For special use valuation, such as farms, the new amount is now
$1,020,000. The dollar amount relevant to the available 2% interest rate
for financing taxes due is raised up from $1,340,000 to $1,360,000.
(Rev. Proc. 2010-40)
Editor’s Comment:
While not newsworthy per se,
the Internal Revenue Code (as complicated as it is) tries to provide
special protections to those in need.
Farmers transferring land at death can use special use the
valuation amount making the tax burden for the estate less.
Using a 2% interest rate on taxes that are due is also beneficial
for the first part of the taxable estate as well.
Jury’s Valuation Upheld
In a Circuit Appellate Court, a jury’s
valuation was upheld because there was no reversible error.
The Court considered the fact that negotiations were conducted,
the list and final price of the property, and expert and lay testimony
regarding the valuation presented.
The taxpayer’s counsel made every attempt to discredit the
evidence in the case, yet failed to prove a different value.
Therefore, the Court affirmed the lower court’s finding. (M. Levy
Exr., CA-5, 2010-2 USTC Para
60,608)
Editor’s Comment:
The taxpayer in this case
had excellent representation.
The attorney used every avenue and area of evidence and yet
failed to convince a jury otherwise of the property value.
Attorney Sanctioned
In a probate case, an attorney was
sanctioned by the US Tax Court for intentional delays.
The case started in 1996.
During the time of probate, the attorney (who was eventually
sanctioned) made every attempt to delay the proceeding as long as
possible while having beneficial use of the assets.

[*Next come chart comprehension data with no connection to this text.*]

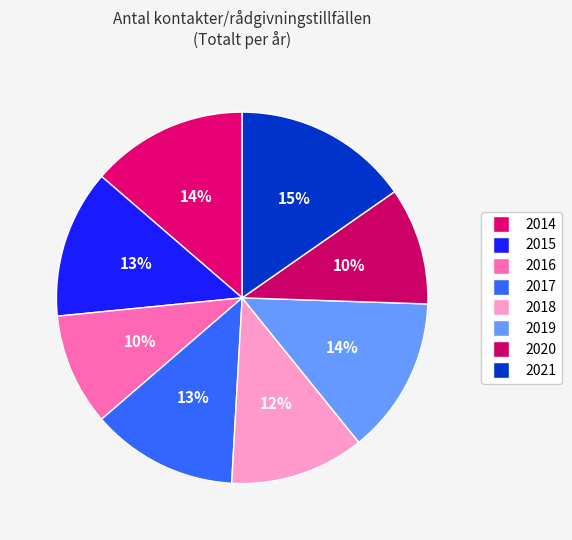

How many slices are in this pie chart?

8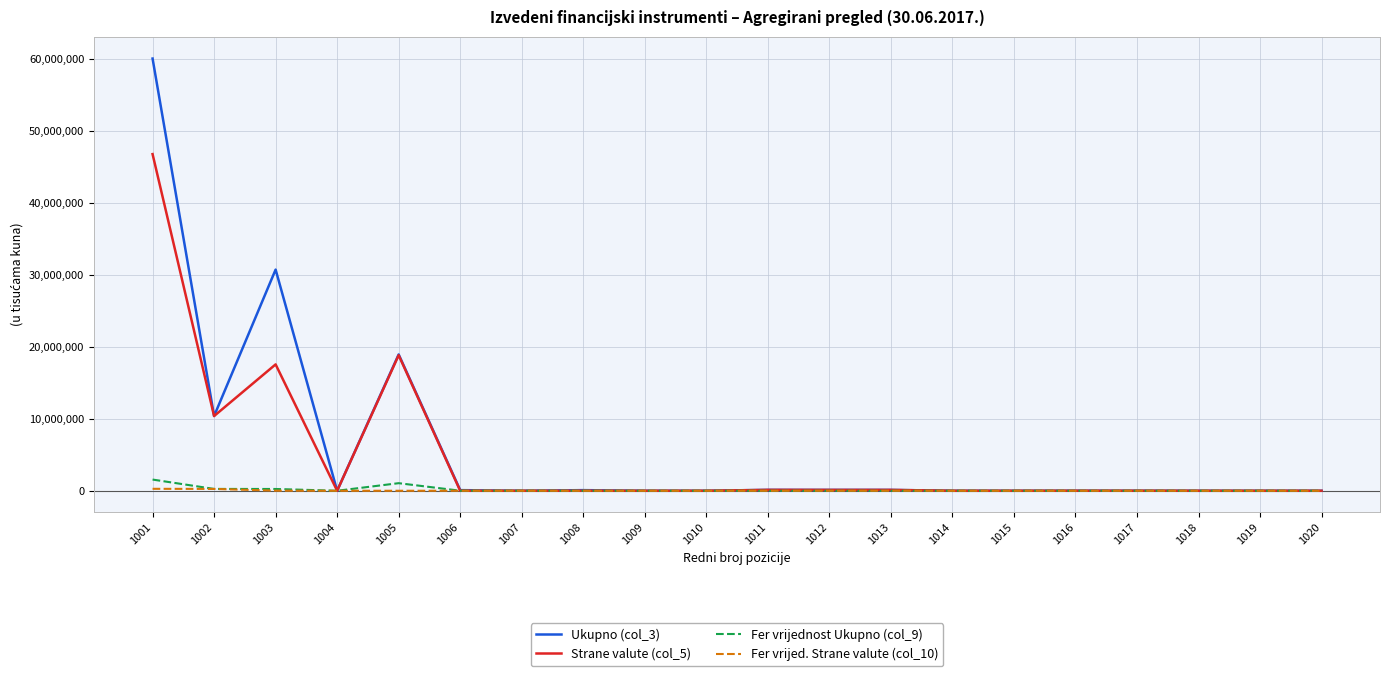

Which series has the widest spread of values?

Ukupno (col_3)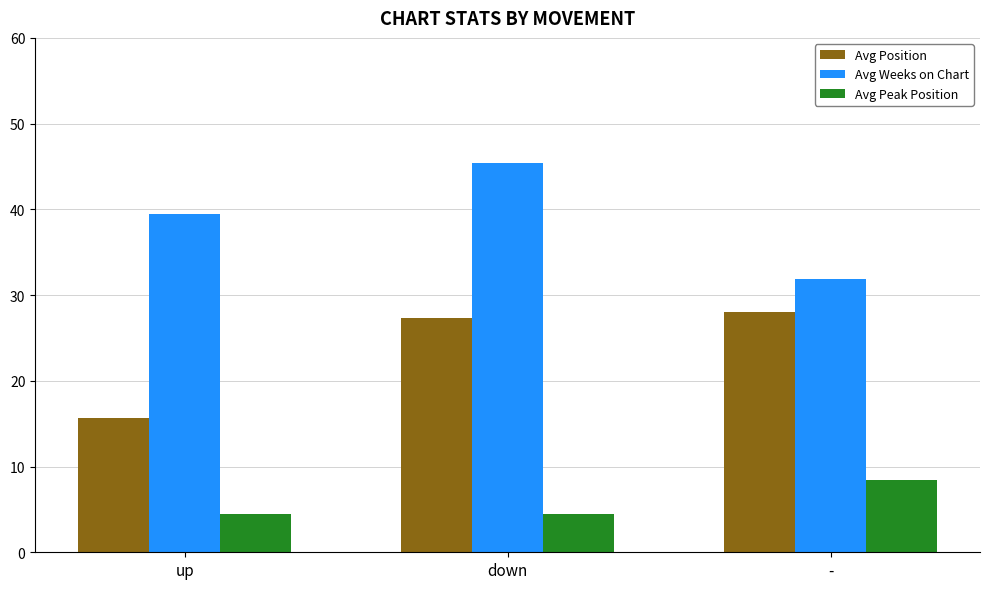

At which label does Avg Peak Position reach its peak?

-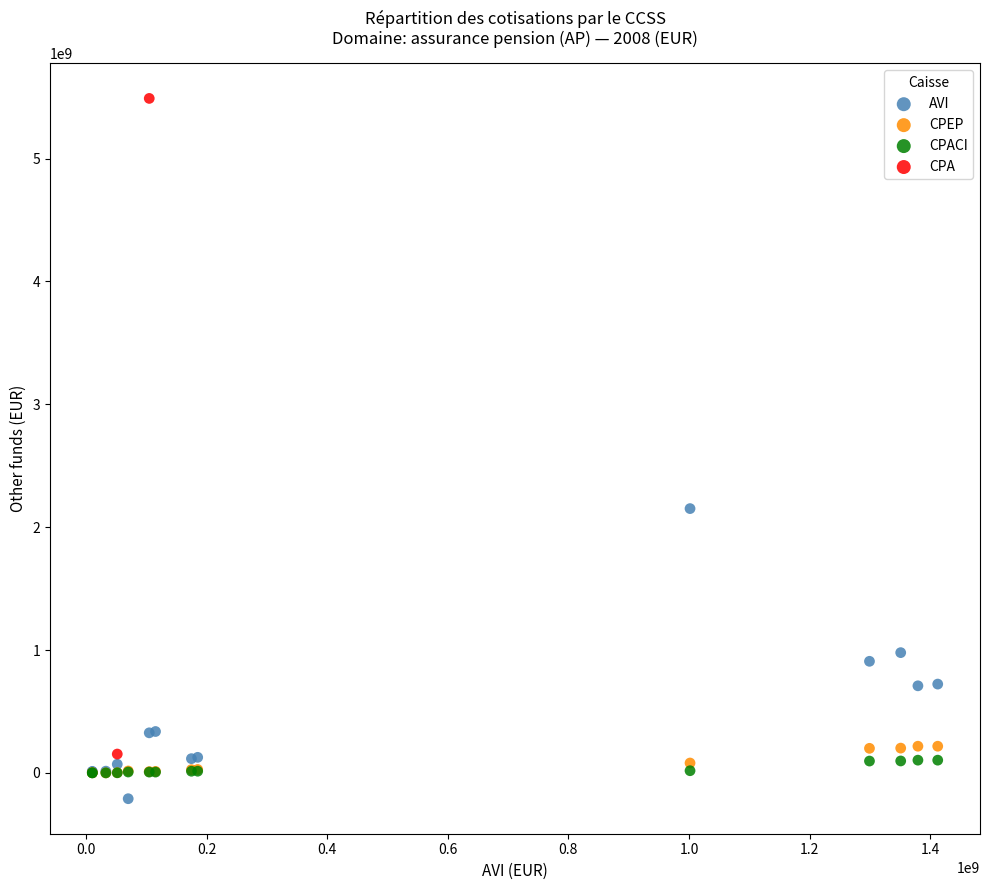

Which series contains the highest Y value?

CPA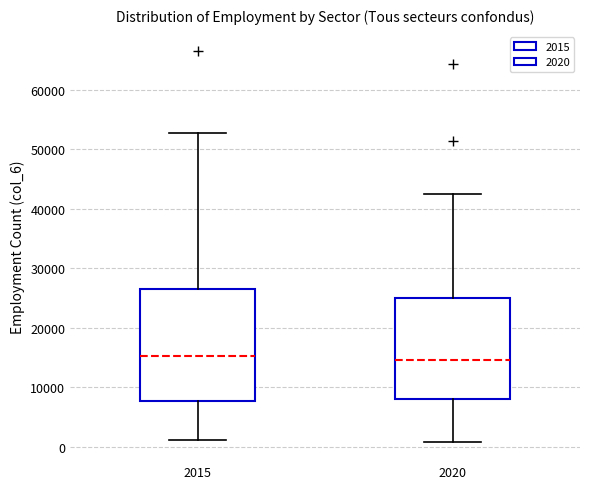

Where does the median line of the box at x = 2020 sit on the y-axis? The values are not printed on the chart, so give them approximately, as read against the axis.

15000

The Tax Court then demanded rule to show cause for the delay, yet
the attorney did not even show up at the hearing.
The Court ruled on the case.
Among the evidence cited was the attorney’s college education,
legal education, legal experience, and admission to the US Tax Court.
All of this added to this knowledge and ability to delay the
probate proceedings and the Tax Court to his favor.
Held: Sanction imposed. (M. Allison. Est., CA-4 2010-2 USTC
60,609)
Editor’s Comment:
Delaying the IRS is easy for
those who know how the system works.
Think: dog chasing its tail.
While this is easy, it is 1) Not ethical and 2) Results in
sanctions. It is best to
conduct a proper probate of appropriate length to represent the
beneficiaries and then pay the taxes due or make other arrangements.